After almost two years on the boat, details about living on shore that I used to take for granted began to get fuzzy. In that way, I guess it's good that we came back for a visit, before I forgot completely.
Now that I'm sort of surrounded by the land life, sometimes I think it's completely crazy. People say there's no real social class, but in schools, there is. It's quite plain - the people that everyone want to be, the middle people, the people no one will talk to. That also includes fashion. As there aren't many public schools that require uniforms in the Northwest, people wear whatever they want. Or, as sometime is more the problem, whatever they can afford.

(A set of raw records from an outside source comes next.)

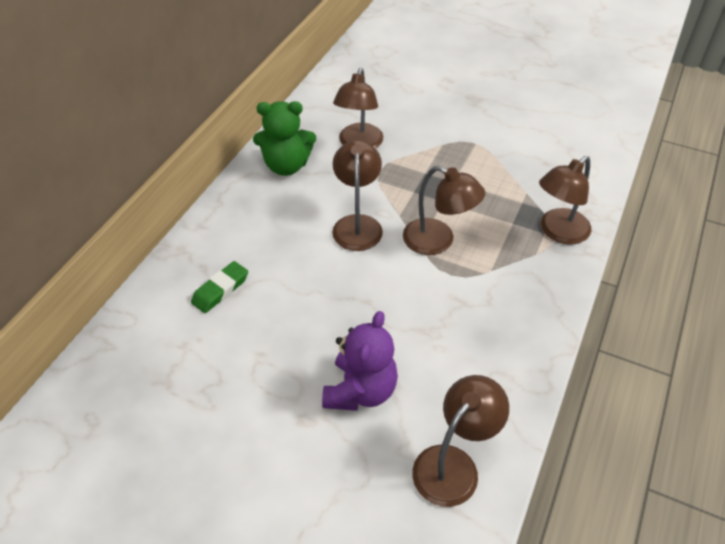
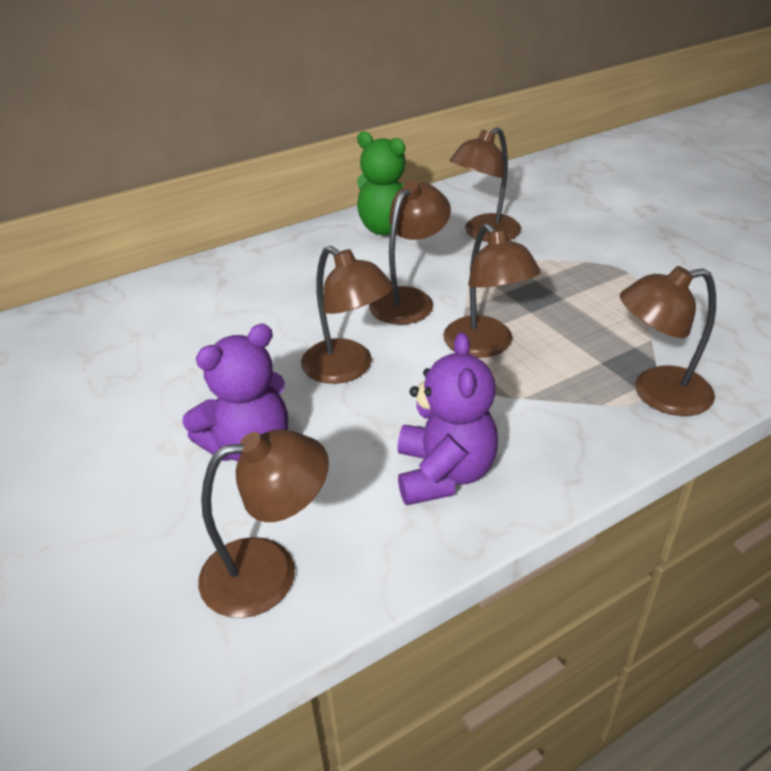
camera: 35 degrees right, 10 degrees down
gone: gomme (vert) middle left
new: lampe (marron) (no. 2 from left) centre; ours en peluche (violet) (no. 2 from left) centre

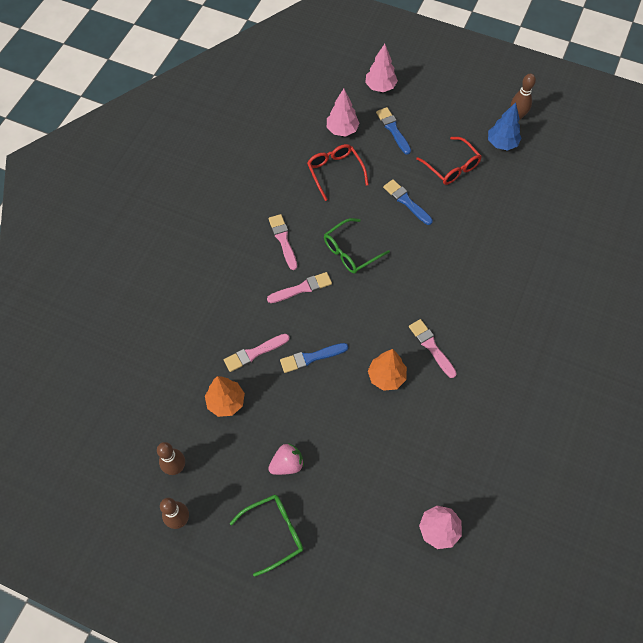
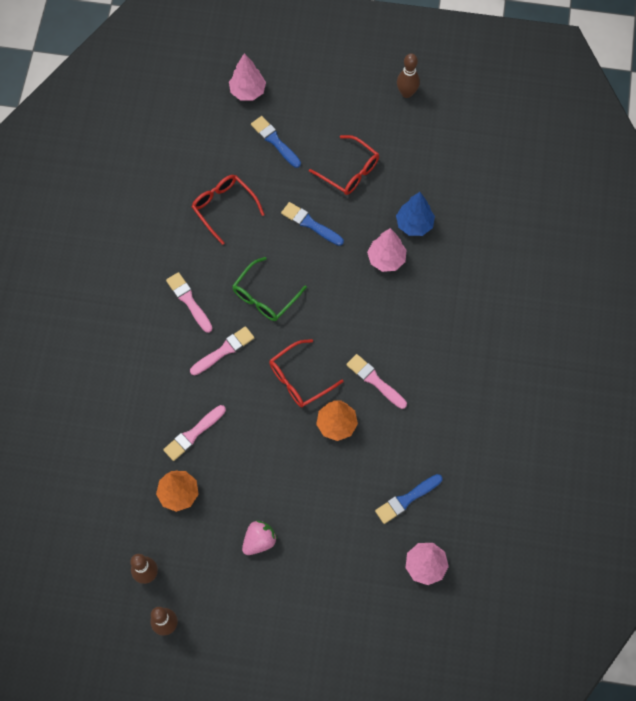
camera: 15 degrees left, 5 degrees up
gone: lunettes (vert) (no. 1 from left) bottom centre
new: lunettes (rouge) (no. 2 from left) centre
shifted: pinceau (bleu) (no. 1 from left in the first image) centre to pinceau (bleu) (no. 3 from left) bottom centre; arbre (rose) (no. 1 from left in the first image) top centre to arbre (rose) (no. 2 from left) centre; arbre (bleu) top right to top centre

When people are cruising, they really have to be more open-minded. There's not many kids out there, and unless you want to be lonely and read your book all day, you have to get out and interact with them. There's no peer-pressure, you can't just follow what other people do - and frankly, I didn't want to. I found it so wonderful, not having to worry what other people thought, or having to fit in. By cruising, everyone out there has something in common, some common ground that's always safe to stand on.
And in all the third-world countries that we've been in, it's different still. I never really got into it to experience it myself, but it just looks different. Since there is a social class in most places, and not just in the schools, everyone wears uniforms to school. I don't think I saw a single school that didn't require uniforms. This gets rid of wealth issues in schools, and starts everyone off on an equal footing. I'm assuming that eventually those schools develop a social ladder as well, but I don't think there's anything that could completely erase that except for not going to school, and I'm not sure even that would work.
I guess it's a thing that people get used to, but I'm certainly not adjusted to it yet. Frankly, I find it all slightly crazy. I much prefer the way people approach others in the cruising life, without so much prejudice, but it's hard to hang onto friends when it's possible that you might be sailing in different directions.